Ismael Lea South
Director, The Salam Project
The Salam Project is a group of youth workers who care passionately about young people and helping them to live their best lives. They believe the most effective way to do that is by challenging extremist views, promoting positive values and giving youth the skills to get back into work.
What inspired you to set up a social business?
I set up The Salam Project social enterprise to challenge knife crime, county lines, radicalisation, re-offending, under-achievement and youth unemployment. I’m passionate about facilitating positive solutions that includes workshops, resettlement, outreach, therapy, community drop ins, mentoring, tutoring and job coaching. Doing this work is my dream job because I’ve seen gangs, drugs, hate preachers and ignorance wreck communities. I believe in promoting sustainable solutions when challenging anti-youth crime. We generate an income through consultancy work, subcontracting, referral fees, working in partnership and charging for our services. Our team’s services includes workshops, research, mentoring, tutoring, counselling, job coaching and facilitating bespoke courses. I’m very honoured that we have a thriving partnership with Employees Matter by delivering regular racism, discrimination and unconscious bias training for corporate establishments and statutory organisations.

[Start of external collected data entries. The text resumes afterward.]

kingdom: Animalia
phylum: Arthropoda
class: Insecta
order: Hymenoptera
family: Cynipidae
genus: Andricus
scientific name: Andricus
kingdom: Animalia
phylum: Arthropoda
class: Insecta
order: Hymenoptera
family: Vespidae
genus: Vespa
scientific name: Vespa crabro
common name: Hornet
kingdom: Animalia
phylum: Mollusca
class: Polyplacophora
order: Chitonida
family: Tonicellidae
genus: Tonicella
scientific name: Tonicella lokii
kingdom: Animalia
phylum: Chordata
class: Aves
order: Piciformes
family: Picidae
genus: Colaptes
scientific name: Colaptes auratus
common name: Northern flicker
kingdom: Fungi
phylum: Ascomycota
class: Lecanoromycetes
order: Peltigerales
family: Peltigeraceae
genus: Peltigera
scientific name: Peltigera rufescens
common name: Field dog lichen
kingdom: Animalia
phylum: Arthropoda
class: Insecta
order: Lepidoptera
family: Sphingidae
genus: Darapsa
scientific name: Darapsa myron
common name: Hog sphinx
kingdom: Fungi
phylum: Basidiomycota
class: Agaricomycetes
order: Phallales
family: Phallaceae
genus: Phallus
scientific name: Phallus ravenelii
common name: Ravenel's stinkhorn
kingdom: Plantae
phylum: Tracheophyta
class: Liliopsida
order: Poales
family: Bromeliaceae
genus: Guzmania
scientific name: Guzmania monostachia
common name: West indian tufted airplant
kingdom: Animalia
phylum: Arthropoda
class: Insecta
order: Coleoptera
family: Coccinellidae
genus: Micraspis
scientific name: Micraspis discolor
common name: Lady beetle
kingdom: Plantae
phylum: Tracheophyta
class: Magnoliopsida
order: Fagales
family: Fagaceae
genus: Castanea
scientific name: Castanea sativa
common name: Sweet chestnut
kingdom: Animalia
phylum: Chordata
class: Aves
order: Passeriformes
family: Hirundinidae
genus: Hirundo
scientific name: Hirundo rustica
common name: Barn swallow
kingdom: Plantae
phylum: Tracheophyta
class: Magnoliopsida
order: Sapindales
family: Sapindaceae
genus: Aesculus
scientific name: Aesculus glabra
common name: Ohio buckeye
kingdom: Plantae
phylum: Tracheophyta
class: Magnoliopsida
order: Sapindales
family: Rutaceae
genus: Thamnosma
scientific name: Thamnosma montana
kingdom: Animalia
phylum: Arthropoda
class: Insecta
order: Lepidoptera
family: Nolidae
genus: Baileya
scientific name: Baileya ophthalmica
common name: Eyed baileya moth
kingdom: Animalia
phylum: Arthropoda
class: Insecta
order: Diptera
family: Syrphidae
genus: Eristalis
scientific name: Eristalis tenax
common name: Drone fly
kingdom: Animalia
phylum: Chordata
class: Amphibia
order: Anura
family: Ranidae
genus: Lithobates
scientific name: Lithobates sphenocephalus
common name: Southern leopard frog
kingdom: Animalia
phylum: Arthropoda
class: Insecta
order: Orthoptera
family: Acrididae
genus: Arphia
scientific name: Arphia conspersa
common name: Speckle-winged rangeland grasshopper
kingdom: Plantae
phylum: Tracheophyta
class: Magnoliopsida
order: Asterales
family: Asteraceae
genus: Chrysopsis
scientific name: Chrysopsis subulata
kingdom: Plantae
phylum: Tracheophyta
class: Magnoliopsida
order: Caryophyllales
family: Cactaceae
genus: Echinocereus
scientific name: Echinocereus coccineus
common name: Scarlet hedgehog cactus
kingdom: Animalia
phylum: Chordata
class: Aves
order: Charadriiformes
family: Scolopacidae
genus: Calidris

Why did you join the inc. family?
In my work I regularly meet people who want to set up a community organisation with sustainability or a social enterprise outlook. I now recommend them to be part of the inc family for strategic assistance. There is not enough help, support or mentoring opportunities available for new social enterprise. The inc can provide that help for the next generation of problem solvers, sustainable intervention providers and innovators who can make a positive change in society. It’s important that I work with an esteemed organisation with good character, reputation and governance in providing that support. This organisation are inspiring and have great aspirations to support the next generation of change makers. I would like to be part of that with the inc family as they have exciting times ahead. I can’t wait.
What advice you would give to budding entrepreneurs?
For your social enterprise to break even and to be on the trajectory for success you have to be willing to work 10,000 hours. Be prepared to work very hard because a social enterprise is not a 9 to 5 occupation its 24 hours a day and 7 days a week. I would strongly recommend, to write down your short term goals and long term goals. Then read them every day and work towards them every day. Build a small team of volunteers and workers to support you. (Quality is better than quantity) Your team must be as dynamic and proactive. Integrity, efficiency and diligence are very important. Start small then grow big, remember to take one step at a time and remember Rome was not built in one day. Finally review your business plan every month. Make time ie. one day a week for friends and family.